I finally understood. Nearly two years ago, the company that owned the Skinny.com domain name offered toit to me, but I balked at their $50,000 price. Instead, it was purchased by The Fountain of Youth Group, which is now using it to sell diet pills. Worse, the "Edita's Skinny" site had a "Daily Skinny" newsletter, and people were getting it mixed up with me.
I immediately called my attorney, Sue Ferfunanpraffit, and asked her what we could do. She told me to wait for the outcome of Google's latest domain-name cases, which happen to be the hottest topic in cyberlaw circles in her homeland of Denmark. "Honey, if dey vin dis, den maybe you got a shot," she said.
Google is trying to pull the plug on a pair of Danish sites that clearly pose a threat to its growing dominance of the online search business. The sites in question, gogle.dk and guugle.dk, run their own search engines powered by Overture Services, the pay-for-placement search company formerly known as GoTo.com.
The folks at Google clearly think something's rotten in the state of you know where. They've filed an official complaint with the Dansk Internet Forum, and a representative there said a decision is expected in four to five weeks.
The man behind the two sites is fighting, however. He says he's been an affiliate for Overture--one of the many site owners that sends Overture traffic in return for a small fee--for more than a year, and everything is on the up-and-up.
"The case is pretty weird as Google.com (doesn't) even own google.dk," Danish entrepreneur Frank Vang wrote in an e-mail. That "domain is owned by a Danish bookshop."
The bookshop in question, The Google Bookstore, doesn't look much like a search engine, however. Vang, whom Google says owns more than 220 other domain names, may have trouble convincing trademark authorities he's not trading on Google's guud name.
Google does own gogle.com. Guugle.com, however, points to another entrepreneurial company called Commfind, based in Los Angeles, which also offers a Web search.
Mergers on hold
When I wasn't fending off Grandmother DuBaud's angry French-Canadian curses, I spent much of the week tracking whispers that AT&T Wireless is looking to merge with Cingular Wireless.
Wall Street was abuzz with rumors that the rival cell phone companies were playing footsie, the latest in a speculative on-again off-again dalliance dating back about a year. Apparently, their technology is a good fit, or something.
As luck would have it, I drove out of my cell phone service area in mid-denial from the companies. I immediately pulled a U-turn to reconnect, but found myself chatting instead with a traffic cop. Fortunately, I was able to expense the infraction after a failed bid to drum up sympathy as dot-com hack--an impecunious business these days, as everyone knows--turned up an interesting tidbit.
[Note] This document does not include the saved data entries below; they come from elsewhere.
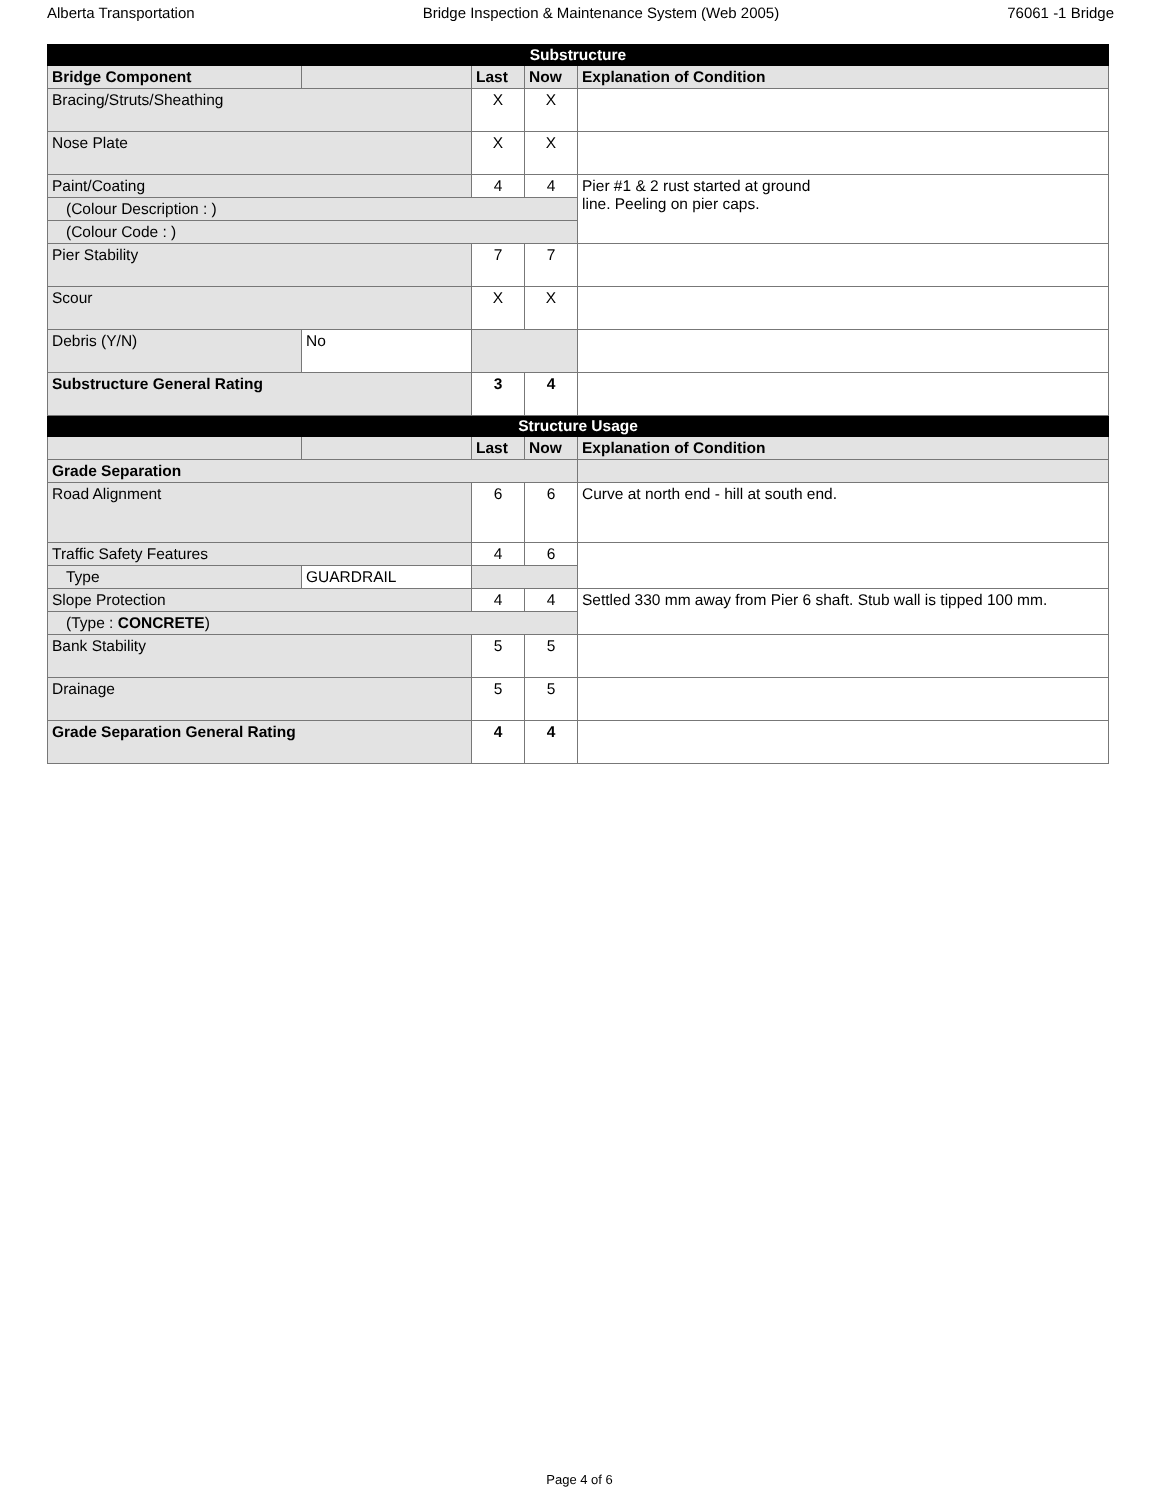Alberta Transportation Bridge Inspection & Maintenance System (Web 2005) 76061 -1 Bridge
| Substructure | | | | |
| --- | --- | --- | --- | --- |
| Bridge Component | | Last | Now | Explanation of Condition |
| Bracing/Struts/Sheathing | | X | X | |
| Nose Plate | | X | X | |
| Paint/Coating | | 4 | 4 | Pier #1 & 2 rust started at ground line. Peeling on pier caps. |
| (Colour Description : ) | | | | |
| (Colour Code : ) | | | | |
| Pier Stability | | 7 | 7 | |
| Scour | | X | X | |
| Debris (Y/N) | No | | | |
| Substructure General Rating | | 3 | 4 | |
| Structure Usage | | | | |
| | | Last | Now | Explanation of Condition |
| Grade Separation | | | | |
| Road Alignment | | 6 | 6 | Curve at north end - hill at south end. |
| Traffic Safety Features | | 4 | 6 | |
| Type | GUARDRAIL | | | |
| Slope Protection | | 4 | 4 | Settled 330 mm away from Pier 6 shaft. Stub wall is tipped 100 mm. |
| (Type : CONCRETE ) | | | | |
| Bank Stability | | 5 | 5 | |
| Drainage | | 5 | 5 | |
| Grade Separation General Rating | | 4 | 4 | |
Page 4 of 6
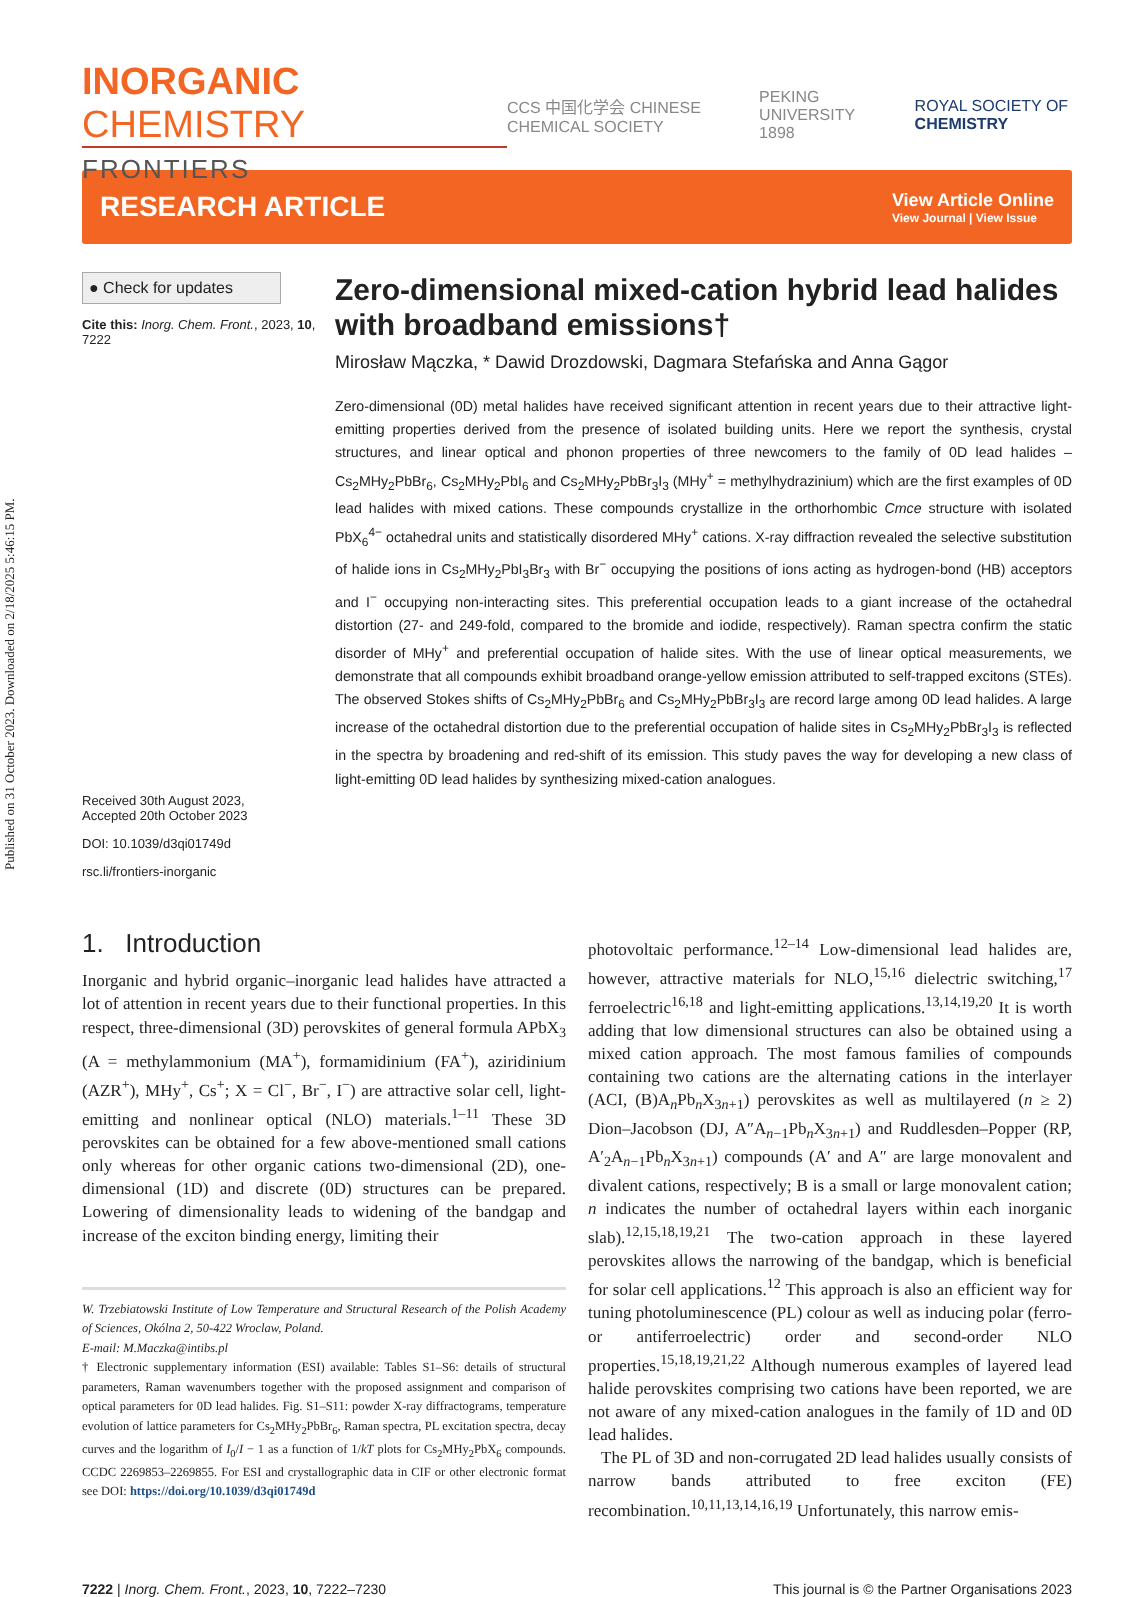Published on 31 October 2023. Downloaded on 2/18/2025 5:46:15 PM.
INORGANIC CHEMISTRY
FRONTIERS
CCS 中国化学会 CHINESE CHEMICAL SOCIETY
PEKING UNIVERSITY 1898 ROYAL SOCIETY OF CHEMISTRY
RESEARCH ARTICLE
View Article Online
View Journal | View Issue
● Check for updates
Cite this: Inorg. Chem. Front., 2023, 10, 7222
Received 30th August 2023,
Accepted 20th October 2023
DOI: 10.1039/d3qi01749d
rsc.li/frontiers-inorganic
Zero-dimensional mixed-cation hybrid lead halides with broadband emissions†
Mirosław Mączka, * Dawid Drozdowski, Dagmara Stefańska and Anna Gągor
Zero-dimensional (0D) metal halides have received significant attention in recent years due to their attractive light-emitting properties derived from the presence of isolated building units. Here we report the synthesis, crystal structures, and linear optical and phonon properties of three newcomers to the family of 0D lead halides – Cs<sub>2</sub>MHy<sub>2</sub>PbBr<sub>6</sub>, Cs<sub>2</sub>MHy<sub>2</sub>PbI<sub>6</sub> and Cs<sub>2</sub>MHy<sub>2</sub>PbBr<sub>3</sub>I<sub>3</sub> (MHy<sup>+</sup> = methylhydrazinium) which are the first examples of 0D lead halides with mixed cations. These compounds crystallize in the orthorhombic Cmce structure with isolated PbX<sub>6</sub><sup>4−</sup> octahedral units and statistically disordered MHy<sup>+</sup> cations. X-ray diffraction revealed the selective substitution of halide ions in Cs<sub>2</sub>MHy<sub>2</sub>PbI<sub>3</sub>Br<sub>3</sub> with Br<sup>−</sup> occupying the positions of ions acting as hydrogen-bond (HB) acceptors and I<sup>−</sup> occupying non-interacting sites. This preferential occupation leads to a giant increase of the octahedral distortion (27- and 249-fold, compared to the bromide and iodide, respectively). Raman spectra confirm the static disorder of MHy<sup>+</sup> and preferential occupation of halide sites. With the use of linear optical measurements, we demonstrate that all compounds exhibit broadband orange-yellow emission attributed to self-trapped excitons (STEs). The observed Stokes shifts of Cs<sub>2</sub>MHy<sub>2</sub>PbBr<sub>6</sub> and Cs<sub>2</sub>MHy<sub>2</sub>PbBr<sub>3</sub>I<sub>3</sub> are record large among 0D lead halides. A large increase of the octahedral distortion due to the preferential occupation of halide sites in Cs<sub>2</sub>MHy<sub>2</sub>PbBr<sub>3</sub>I<sub>3</sub> is reflected in the spectra by broadening and red-shift of its emission. This study paves the way for developing a new class of light-emitting 0D lead halides by synthesizing mixed-cation analogues.
1. Introduction
Inorganic and hybrid organic–inorganic lead halides have attracted a lot of attention in recent years due to their functional properties. In this respect, three-dimensional (3D) perovskites of general formula APbX<sub>3</sub> (A = methylammonium (MA<sup>+</sup>), formamidinium (FA<sup>+</sup>), aziridinium (AZR<sup>+</sup>), MHy<sup>+</sup>, Cs<sup>+</sup>; X = Cl<sup>−</sup>, Br<sup>−</sup>, I<sup>−</sup>) are attractive solar cell, light-emitting and nonlinear optical (NLO) materials.<sup>1–11</sup> These 3D perovskites can be obtained for a few above-mentioned small cations only whereas for other organic cations two-dimensional (2D), one-dimensional (1D) and discrete (0D) structures can be prepared. Lowering of dimensionality leads to widening of the bandgap and increase of the exciton binding energy, limiting their
W. Trzebiatowski Institute of Low Temperature and Structural Research of the Polish Academy of Sciences, Okólna 2, 50-422 Wroclaw, Poland.
E-mail: M.Maczka@intibs.pl
† Electronic supplementary information (ESI) available: Tables S1–S6: details of structural parameters, Raman wavenumbers together with the proposed assignment and comparison of optical parameters for 0D lead halides. Fig. S1–S11: powder X-ray diffractograms, temperature evolution of lattice parameters for Cs<sub>2</sub>MHy<sub>2</sub>PbBr<sub>6</sub>, Raman spectra, PL excitation spectra, decay curves and the logarithm of I<sub>0</sub>/I − 1 as a function of 1/kT plots for Cs<sub>2</sub>MHy<sub>2</sub>PbX<sub>6</sub> compounds. CCDC 2269853–2269855. For ESI and crystallographic data in CIF or other electronic format see DOI: https://doi.org/10.1039/d3qi01749d
photovoltaic performance.<sup>12–14</sup> Low-dimensional lead halides are, however, attractive materials for NLO,<sup>15,16</sup> dielectric switching,<sup>17</sup> ferroelectric<sup>16,18</sup> and light-emitting applications.<sup>13,14,19,20</sup> It is worth adding that low dimensional structures can also be obtained using a mixed cation approach. The most famous families of compounds containing two cations are the alternating cations in the interlayer (ACI, (B)A<sub>n</sub>Pb<sub>n</sub>X<sub>3n+1</sub>) perovskites as well as multilayered (n ≥ 2) Dion–Jacobson (DJ, A″A<sub>n−1</sub>Pb<sub>n</sub>X<sub>3n+1</sub>) and Ruddlesden–Popper (RP, A′<sub>2</sub>A<sub>n−1</sub>Pb<sub>n</sub>X<sub>3n+1</sub>) compounds (A′ and A″ are large monovalent and divalent cations, respectively; B is a small or large monovalent cation; n indicates the number of octahedral layers within each inorganic slab).<sup>12,15,18,19,21</sup> The two-cation approach in these layered perovskites allows the narrowing of the bandgap, which is beneficial for solar cell applications.<sup>12</sup> This approach is also an efficient way for tuning photoluminescence (PL) colour as well as inducing polar (ferro- or antiferroelectric) order and second-order NLO properties.<sup>15,18,19,21,22</sup> Although numerous examples of layered lead halide perovskites comprising two cations have been reported, we are not aware of any mixed-cation analogues in the family of 1D and 0D lead halides.
The PL of 3D and non-corrugated 2D lead halides usually consists of narrow bands attributed to free exciton (FE) recombination.<sup>10,11,13,14,16,19</sup> Unfortunately, this narrow emis-
7222 | Inorg. Chem. Front., 2023, 10, 7222–7230
This journal is © the Partner Organisations 2023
The wired-in officer informed me that prospects might be looking up for Internet journalists. Just look at APBNews.com, the all-crime, all-the-time Web site that expired last year--it's getting a new lease on life, she said.
I shot CEO Yovette Munford a quick e-mail, and she confirmed the story. The site will be doing a "soft launch" in May and will be offering a daily crime news column, a crime humor column, and a wanted column that will focus on missing people and wanted criminals. Later, the site plans to publish more ambitious audio and video features, she wrote.
I, for one, am glad. We're overdue for another low-speed chase down the Los Angles freeways, and I want someplace to get the straight, unvarnished story.
Spare me the criminal charges, but keep sending your rumors.